«¿Por qué un lugar es sagrado?», se pregunta José María Álvarez en uno de sus poemas. Y yo hago lo propio: ¿por qué para mí es sagrado el ruido discreto del Gran Bazar de Istanbul? ¿Qué diferencia ese ir y venir, esas llamadas para dejarse cautivar por la mercancía de lo que ocurre en cualquier mercado de nuestra Región?
No sé qué hace que se me erice la piel cuando pienso en los aromas que salen de aquel escondido restaurante cercano a la calle principal que lleva a la Cisterna, en el misterio de la llamada del almuédano o en esa alegría viva en los ojos de los niños. ¡Ah!, y al pensar en los gatos juguetones, en el té y las shishas, en el silencio de la Mezquita Azul o la magnificencia de Hagia Sophia.
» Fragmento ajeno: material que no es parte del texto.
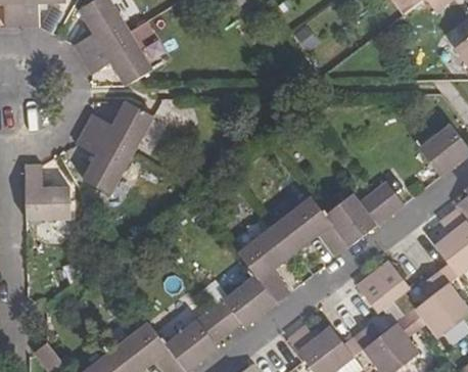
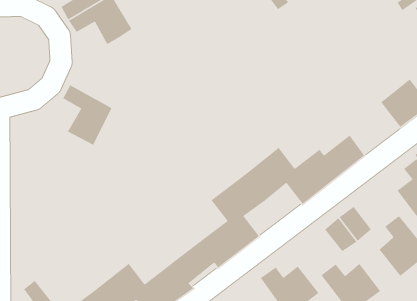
building: [84,100,152,154] -> none
building: [25,165,68,221] -> none

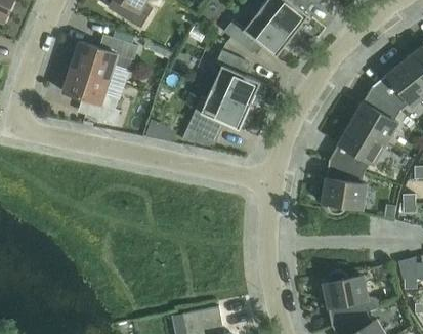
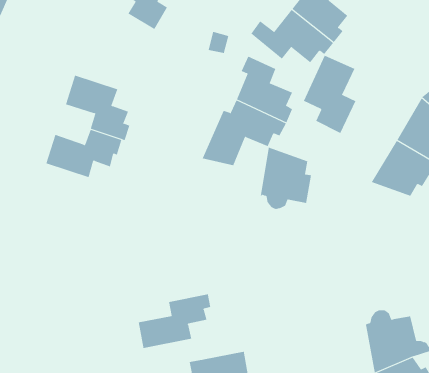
building: [72,37,138,79] -> [45,129,122,178]
building: none -> [303,55,356,134]
building: [322,160,367,214] -> [260,147,312,209]
building: none -> [138,294,211,349]

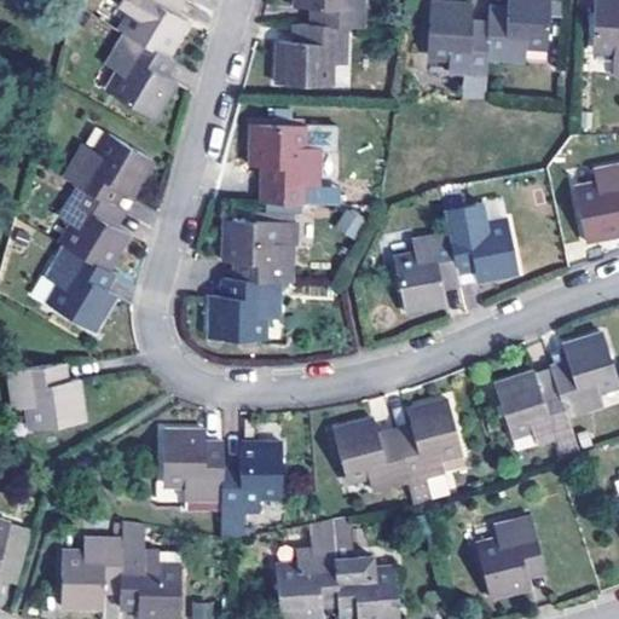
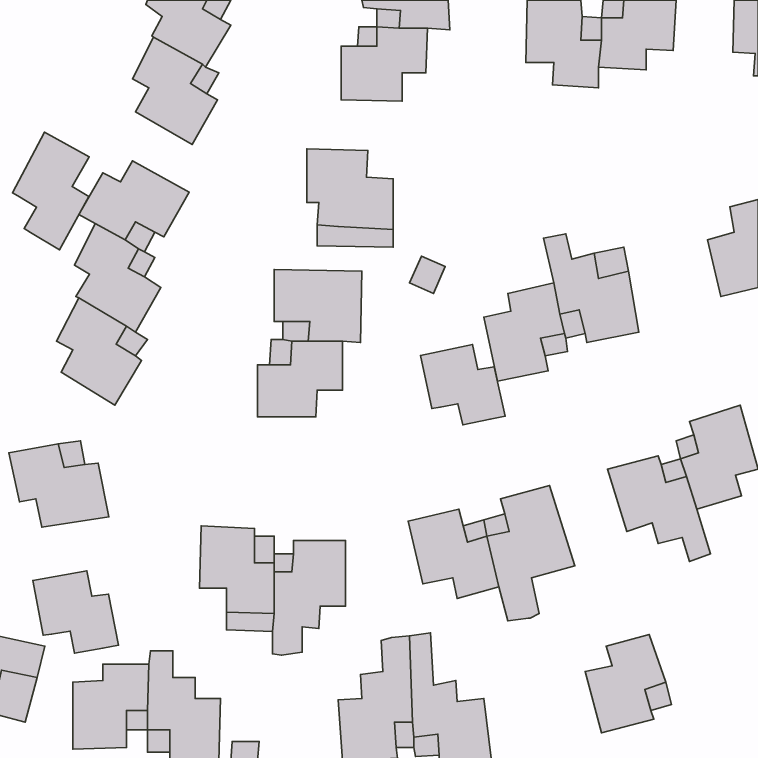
building: none -> [12,132,89,250]
building: none -> [420,345,505,425]
building: none -> [33,571,119,653]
No acierto a entender por qué, cuál es ese misterio que me lleva al luto al conocer, con dolor, las vidas que se ha llevado el intento de golpe de estado.
El horror, la violencia y la muerte están injustificados en cualquier caso, pero me aterra pensar que esas calles, mágicas y especiales para mí, se han manchado de sangre. Ha sido allí, en ese paraíso: «Era Istanbul. La ciudad deseada».